Horse operas aren’t for everyone. Hell, they aren’t even technically for horses. But I’ve got good news for anyone who has ever slurped a spaghetti-western, eaten up an oater, or injected a shoot-em-up: The Harder They Fall is the absolute shit.
Sure, cowboy cliches and tropes of revenge, fame, and peril frolic through fields like untamed, unsaddled mustangs. But the whole thing feels vibrant, fresh, and new, thanks to a focus on real-life historical Black outlaws and a heaping helping of style from writer/director Jeymes Samuel. Even if it’s a bit heavy on the flair and light on substance, there’s nothing wrong with being “All hat, no cattle” when the hat looks cute AF and red meat is bad for you.

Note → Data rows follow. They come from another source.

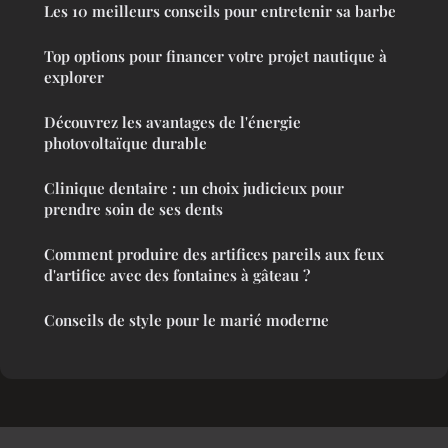
Les 10 meilleurs conseils pour entretenir sa barbe
Top options pour financer votre projet nautique à
explorer
Découvrez les avantages de l'énergie
photovoltaïque durable
Clinique dentaire : un choix judicieux pour
prendre soin de ses dents
Comment produire des artifices pareils aux feux
d'artifice avec des fontaines à gâteau ?
Conseils de style pour le marié moderne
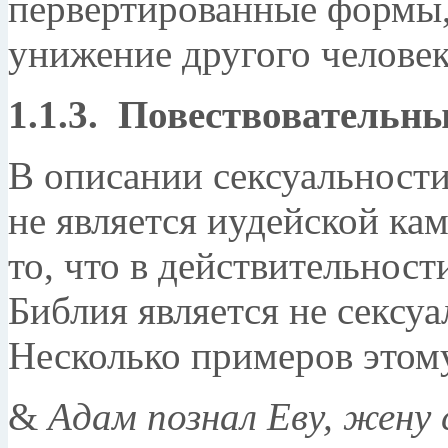
первертированные формы,
унижение другого челове
1.1.3. Повествовательн
В описании сексуальности
не является иудейской кам
то, что в действительнос
Библия является не сексу
Несколько примеров этом
&
Адам познал Еву, жену 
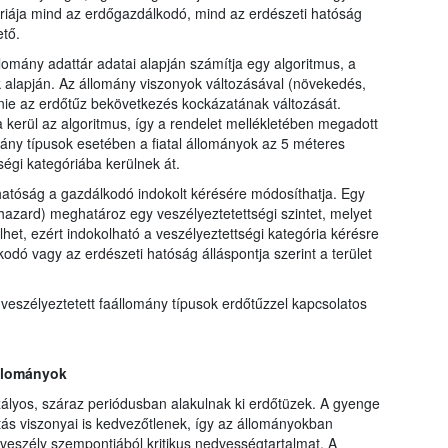
óriája mind az erdőgazdálkodó, mind az erdészeti hatóság
tő.
llomány adattár adatai alapján számítja egy algoritmus, a
k alapján. Az állomány viszonyok változásával (növekedés,
nie az erdőtűz bekövetkezés kockázatának változását.
kerül az algoritmus, így a rendelet mellékletében megadott
mány típusok esetében a fiatal állományok az 5 méteres
égi kategóriába kerülnek át.
hatóság a gazdálkodó indokolt kérésére módosíthatja. Egy
 hazard) meghatároz egy veszélyeztetettségi szintet, melyet
lhet, ezért indokolható a veszélyeztettségi kategória kérésre
ó vagy az erdészeti hatóság álláspontja szerint a terület
szélyeztetett faállomány típusok erdőtűzzel kapcsolatos
állományok
ályos, száraz periódusban alakulnak ki erdőtüzek. A gyenge
ás viszonyai is kedvezőtlenek, így az állományokban
zveszély szempontjából kritikus nedvességtartalmat. A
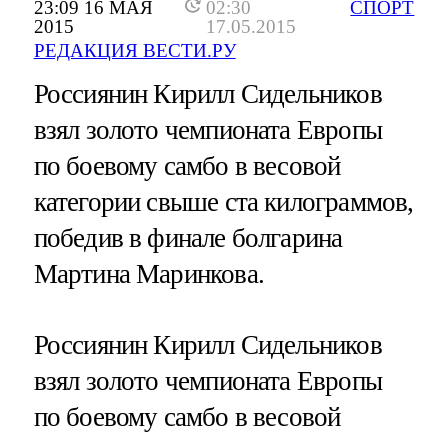
23:09 16 МАЯ
02:30
СПОРТ
2015
17.05.2015
РЕДАКЦИЯ ВЕСТИ.РУ
Россиянин Кирилл Сидельников
взял золото чемпионата Европы
по боевому самбо в весовой
категории свыше ста килограммов,
победив в финале болгарина
Мартина Маринкова.
Россиянин Кирилл Сидельников
взял золото чемпионата Европы
по боевому самбо в весовой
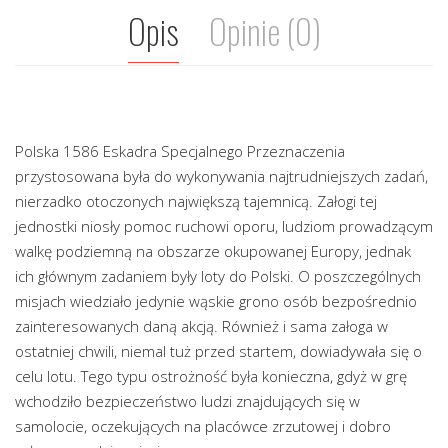
Opis
Opinie (0)
Polska 1586 Eskadra Specjalnego Przeznaczenia
przystosowana była do wykonywania najtrudniejszych zadań,
nierzadko otoczonych największą tajemnicą. Załogi tej
jednostki niosły pomoc ruchowi oporu, ludziom prowadzącym
walkę podziemną na obszarze okupowanej Europy, jednak
ich głównym zadaniem były loty do Polski. O poszczególnych
misjach wiedziało jedynie wąskie grono osób bezpośrednio
zainteresowanych daną akcją. Również i sama załoga w
ostatniej chwili, niemal tuż przed startem, dowiadywała się o
celu lotu. Tego typu ostrożność była konieczna, gdyż w grę
wchodziło bezpieczeństwo ludzi znajdujących się w
samolocie, oczekujących na placówce zrzutowej i dobro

A revenge tale that essentially rides the rails straight from point A to point B, only stopping to toot a wicked whistle now and again, The Harder They Fall follows Nat Love (Jonathan Majors) and his gang on a quest for revenge against Rufus Buck (Idris Elba) and his loyal malcontents. Both posses are peppered with pistoleers, like Jim Beckworth (RJ Cyler), whose declaration that he’s “lightning with the blam blams” is an early verbal contract promising that the film will, indeed, be a goddamned delight. Beckworth is on a collision course with Cherokee Bill (LaKeith Stanfield), much in the same way that Mary Fields (Zazie Beetz) is destined to square up with Trudy Smith (Regina King). Like a perversion of a Newtonian law of physics, the magnetism that relentlessly pulls future duelists towards one another is what holds Westerns together like gravity.
The whole thing is little more than the promise of gunfights followed by gunfights themselves. It’s all posturing and monologuing, explicit exposition, and lightning blam blams: a trifecta of fun executed at ten paces. The limited narrative twists aren’t so much real reveals or true surprises but refreshing-enough wrinkles. It’s amazing what you can get away with when you have a cast this good. I’m sorry, do you not want to watch Elba as a near-mythical death dealer, King as his hard-as-nails tortured beloved, Majors as either a good bad guy or a bad good guy, and Stanfield as a methodical murderer?
Samuel drops needles and cuts jumps as well as any Quentin or Edgar out there. But while there is a respect for the genre’s predecessors, The Harder They Fall doesn’t feel trapped within its own homage. It is not clip art of made from other artists or a sequence of references shaped to look like a movie. It is a redrawing of a classic painting, a still-life of a familiar subject in spray-painted graffiti.
People far smarter than me can speak to the cultural significance of inverting racist expectations or, alternatively, whether the western itself is so inherently tainted that slapping a fresh coat of paint on the wagon doesn’t cover the Native blood on the wheels. What I can say is that The Harder They Fall is one of the most legitimately entertaining, slick and sleek blockbusters of the year. It is, to paraphrase the bard, “lightning with the blam blams.”
Grade = A
Other Critical Voices to Consider
K. Austin Collins at Rolling Stone says “The Harder They Fall is a good piece of wish-fulfillment pop. It knows what it is. It’s accomplished enough not to be mistaken for what it isn’t trying to be.”
Aisha Jordan at Black Nerd Problems says “The real history of cowboys begins as all things do – slavery. The cowboy was the boy who tended to the cows, yea the slave. But I digress in the western reality that tinsel town never wanted to depict, was cowboys consisted of Mexican, Black, and Native people and was run by women. (Forreal look it up). The point is, this cast is a better representation of a western than John Wayne and Clint Eastwood flicks could ever be. It brings a smile to your face as these talented eight play on the screen.”
Dwight Brown at Dwight Brown Ink says “This cowboy tale is unapologetically strong and Afrocentric, a la Black Panther. It’s as cutting edge as it is retro. Expect action-loving Netflix watchers to gather around TVs like curious townsfolk eyeballing the gunfight at the O.K. Corral. If you like Westerns as much as you like black swagger—this one is calling your name.”